[Data listing — start]

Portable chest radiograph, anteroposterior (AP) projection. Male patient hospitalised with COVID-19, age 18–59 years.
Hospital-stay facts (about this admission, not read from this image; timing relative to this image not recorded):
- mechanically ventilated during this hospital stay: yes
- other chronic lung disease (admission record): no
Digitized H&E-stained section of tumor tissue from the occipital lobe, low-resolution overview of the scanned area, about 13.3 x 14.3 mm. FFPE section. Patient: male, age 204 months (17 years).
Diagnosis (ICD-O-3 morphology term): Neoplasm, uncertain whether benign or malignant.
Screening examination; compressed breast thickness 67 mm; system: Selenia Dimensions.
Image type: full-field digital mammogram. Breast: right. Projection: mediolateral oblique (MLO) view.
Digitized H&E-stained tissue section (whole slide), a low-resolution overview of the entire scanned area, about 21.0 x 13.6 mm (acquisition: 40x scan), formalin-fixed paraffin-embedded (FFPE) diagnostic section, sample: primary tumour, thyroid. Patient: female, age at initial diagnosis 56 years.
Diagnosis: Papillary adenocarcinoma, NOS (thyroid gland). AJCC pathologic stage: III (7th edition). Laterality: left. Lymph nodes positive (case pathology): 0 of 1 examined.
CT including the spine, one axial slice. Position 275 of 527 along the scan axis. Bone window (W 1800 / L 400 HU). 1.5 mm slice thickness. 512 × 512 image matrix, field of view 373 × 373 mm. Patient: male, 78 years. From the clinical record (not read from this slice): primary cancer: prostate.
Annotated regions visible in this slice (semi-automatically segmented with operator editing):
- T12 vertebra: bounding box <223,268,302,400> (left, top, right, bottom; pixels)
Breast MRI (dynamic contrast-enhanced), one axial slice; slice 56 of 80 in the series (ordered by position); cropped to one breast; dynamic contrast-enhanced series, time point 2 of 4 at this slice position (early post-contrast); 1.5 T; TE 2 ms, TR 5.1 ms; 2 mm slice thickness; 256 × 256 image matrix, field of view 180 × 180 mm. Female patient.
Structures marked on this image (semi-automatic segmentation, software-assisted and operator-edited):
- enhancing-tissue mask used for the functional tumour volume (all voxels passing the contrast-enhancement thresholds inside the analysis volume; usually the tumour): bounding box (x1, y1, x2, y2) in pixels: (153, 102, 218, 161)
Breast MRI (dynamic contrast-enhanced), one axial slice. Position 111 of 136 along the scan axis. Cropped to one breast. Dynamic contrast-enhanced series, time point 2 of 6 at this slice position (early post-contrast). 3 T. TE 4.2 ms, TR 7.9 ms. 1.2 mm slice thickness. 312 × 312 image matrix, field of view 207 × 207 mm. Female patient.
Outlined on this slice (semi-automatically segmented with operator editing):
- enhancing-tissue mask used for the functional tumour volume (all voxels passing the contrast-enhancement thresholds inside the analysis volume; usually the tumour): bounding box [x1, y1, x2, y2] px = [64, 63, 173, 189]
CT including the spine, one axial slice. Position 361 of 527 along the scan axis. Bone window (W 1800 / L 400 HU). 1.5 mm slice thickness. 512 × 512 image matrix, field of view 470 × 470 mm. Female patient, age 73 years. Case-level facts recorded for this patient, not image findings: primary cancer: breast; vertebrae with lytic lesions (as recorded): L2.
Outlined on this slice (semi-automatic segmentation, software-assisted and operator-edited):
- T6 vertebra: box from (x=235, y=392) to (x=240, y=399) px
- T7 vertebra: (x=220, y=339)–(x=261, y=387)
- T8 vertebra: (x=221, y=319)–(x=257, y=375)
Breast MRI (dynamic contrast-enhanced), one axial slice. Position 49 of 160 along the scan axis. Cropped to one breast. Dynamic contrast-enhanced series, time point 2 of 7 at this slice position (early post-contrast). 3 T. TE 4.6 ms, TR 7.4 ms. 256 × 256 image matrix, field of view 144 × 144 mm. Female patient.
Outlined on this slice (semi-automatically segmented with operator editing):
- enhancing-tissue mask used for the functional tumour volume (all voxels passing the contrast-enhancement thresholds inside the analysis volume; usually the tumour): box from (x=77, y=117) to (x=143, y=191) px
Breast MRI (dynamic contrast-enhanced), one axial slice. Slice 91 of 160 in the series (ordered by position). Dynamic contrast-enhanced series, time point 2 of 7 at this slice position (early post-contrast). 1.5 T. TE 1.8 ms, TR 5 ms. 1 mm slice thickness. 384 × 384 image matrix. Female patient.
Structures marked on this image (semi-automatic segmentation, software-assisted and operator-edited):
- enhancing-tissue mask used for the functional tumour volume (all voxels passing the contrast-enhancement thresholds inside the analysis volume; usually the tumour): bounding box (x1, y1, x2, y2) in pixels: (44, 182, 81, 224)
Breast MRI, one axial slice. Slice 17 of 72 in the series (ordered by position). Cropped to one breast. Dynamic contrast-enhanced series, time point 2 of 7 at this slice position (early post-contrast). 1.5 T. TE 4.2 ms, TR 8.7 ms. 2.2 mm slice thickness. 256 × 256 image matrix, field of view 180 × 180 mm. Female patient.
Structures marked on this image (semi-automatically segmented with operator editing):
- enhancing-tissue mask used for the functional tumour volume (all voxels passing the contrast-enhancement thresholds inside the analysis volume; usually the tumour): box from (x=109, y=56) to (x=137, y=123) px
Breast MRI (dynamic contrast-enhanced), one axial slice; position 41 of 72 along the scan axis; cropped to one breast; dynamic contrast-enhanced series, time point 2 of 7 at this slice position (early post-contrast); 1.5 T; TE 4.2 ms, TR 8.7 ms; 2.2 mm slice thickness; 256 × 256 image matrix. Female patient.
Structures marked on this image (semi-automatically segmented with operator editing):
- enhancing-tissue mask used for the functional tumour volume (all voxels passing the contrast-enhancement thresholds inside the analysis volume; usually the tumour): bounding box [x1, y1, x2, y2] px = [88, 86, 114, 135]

[Data listing — finish]

**Requirement**. All of the entries above should be written out verbatim.

**Written response**.
Portable chest radiograph, anteroposterior (AP) projection. Male patient hospitalised with COVID-19, age 18–59 years.
Hospital-stay facts (about this admission, not read from this image; timing relative to this image not recorded):
- mechanically ventilated during this hospital stay: yes
- other chronic lung disease (admission record): no
Digitized H&E-stained section of tumor tissue from the occipital lobe, low-resolution overview of the scanned area, about 13.3 x 14.3 mm. FFPE section. Patient: male, age 204 months (17 years).
Diagnosis (ICD-O-3 morphology term): Neoplasm, uncertain whether benign or malignant.
Screening examination; compressed breast thickness 67 mm; system: Selenia Dimensions.
Image type: full-field digital mammogram. Breast: right. Projection: mediolateral oblique (MLO) view.
Digitized H&E-stained tissue section (whole slide), a low-resolution overview of the entire scanned area, about 21.0 x 13.6 mm (acquisition: 40x scan), formalin-fixed paraffin-embedded (FFPE) diagnostic section, sample: primary tumour, thyroid. Patient: female, age at initial diagnosis 56 years.
Diagnosis: Papillary adenocarcinoma, NOS (thyroid gland). AJCC pathologic stage: III (7th edition). Laterality: left. Lymph nodes positive (case pathology): 0 of 1 examined.
CT including the spine, one axial slice. Position 275 of 527 along the scan axis. Bone window (W 1800 / L 400 HU). 1.5 mm slice thickness. 512 × 512 image matrix, field of view 373 × 373 mm. Patient: male, 78 years. From the clinical record (not read from this slice): primary cancer: prostate.
Annotated regions visible in this slice (semi-automatically segmented with operator editing):
- T12 vertebra: bounding box <223,268,302,400> (left, top, right, bottom; pixels)
Breast MRI (dynamic contrast-enhanced), one axial slice; slice 56 of 80 in the series (ordered by position); cropped to one breast; dynamic contrast-enhanced series, time point 2 of 4 at this slice position (early post-contrast); 1.5 T; TE 2 ms, TR 5.1 ms; 2 mm slice thickness; 256 × 256 image matrix, field of view 180 × 180 mm. Female patient.
Structures marked on this image (semi-automatic segmentation, software-assisted and operator-edited):
- enhancing-tissue mask used for the functional tumour volume (all voxels passing the contrast-enhancement thresholds inside the analysis volume; usually the tumour): bounding box (x1, y1, x2, y2) in pixels: (153, 102, 218, 161)
Breast MRI (dynamic contrast-enhanced), one axial slice. Position 111 of 136 along the scan axis. Cropped to one breast. Dynamic contrast-enhanced series, time point 2 of 6 at this slice position (early post-contrast). 3 T. TE 4.2 ms, TR 7.9 ms. 1.2 mm slice thickness. 312 × 312 image matrix, field of view 207 × 207 mm. Female patient.
Outlined on this slice (semi-automatically segmented with operator editing):
- enhancing-tissue mask used for the functional tumour volume (all voxels passing the contrast-enhancement thresholds inside the analysis volume; usually the tumour): bounding box [x1, y1, x2, y2] px = [64, 63, 173, 189]
CT including the spine, one axial slice. Position 361 of 527 along the scan axis. Bone window (W 1800 / L 400 HU). 1.5 mm slice thickness. 512 × 512 image matrix, field of view 470 × 470 mm. Female patient, age 73 years. Case-level facts recorded for this patient, not image findings: primary cancer: breast; vertebrae with lytic lesions (as recorded): L2.
Outlined on this slice (semi-automatic segmentation, software-assisted and operator-edited):
- T6 vertebra: box from (x=235, y=392) to (x=240, y=399) px
- T7 vertebra: (x=220, y=339)–(x=261, y=387)
- T8 vertebra: (x=221, y=319)–(x=257, y=375)
Breast MRI (dynamic contrast-enhanced), one axial slice. Position 49 of 160 along the scan axis. Cropped to one breast. Dynamic contrast-enhanced series, time point 2 of 7 at this slice position (early post-contrast). 3 T. TE 4.6 ms, TR 7.4 ms. 256 × 256 image matrix, field of view 144 × 144 mm. Female patient.
Outlined on this slice (semi-automatically segmented with operator editing):
- enhancing-tissue mask used for the functional tumour volume (all voxels passing the contrast-enhancement thresholds inside the analysis volume; usually the tumour): box from (x=77, y=117) to (x=143, y=191) px
Breast MRI (dynamic contrast-enhanced), one axial slice. Slice 91 of 160 in the series (ordered by position). Dynamic contrast-enhanced series, time point 2 of 7 at this slice position (early post-contrast). 1.5 T. TE 1.8 ms, TR 5 ms. 1 mm slice thickness. 384 × 384 image matrix. Female patient.
Structures marked on this image (semi-automatic segmentation, software-assisted and operator-edited):
- enhancing-tissue mask used for the functional tumour volume (all voxels passing the contrast-enhancement thresholds inside the analysis volume; usually the tumour): bounding box (x1, y1, x2, y2) in pixels: (44, 182, 81, 224)
Breast MRI, one axial slice. Slice 17 of 72 in the series (ordered by position). Cropped to one breast. Dynamic contrast-enhanced series, time point 2 of 7 at this slice position (early post-contrast). 1.5 T. TE 4.2 ms, TR 8.7 ms. 2.2 mm slice thickness. 256 × 256 image matrix, field of view 180 × 180 mm. Female patient.
Structures marked on this image (semi-automatically segmented with operator editing):
- enhancing-tissue mask used for the functional tumour volume (all voxels passing the contrast-enhancement thresholds inside the analysis volume; usually the tumour): box from (x=109, y=56) to (x=137, y=123) px
Breast MRI (dynamic contrast-enhanced), one axial slice; position 41 of 72 along the scan axis; cropped to one breast; dynamic contrast-enhanced series, time point 2 of 7 at this slice position (early post-contrast); 1.5 T; TE 4.2 ms, TR 8.7 ms; 2.2 mm slice thickness; 256 × 256 image matrix. Female patient.
Structures marked on this image (semi-automatically segmented with operator editing):
- enhancing-tissue mask used for the functional tumour volume (all voxels passing the contrast-enhancement thresholds inside the analysis volume; usually the tumour): bounding box [x1, y1, x2, y2] px = [88, 86, 114, 135]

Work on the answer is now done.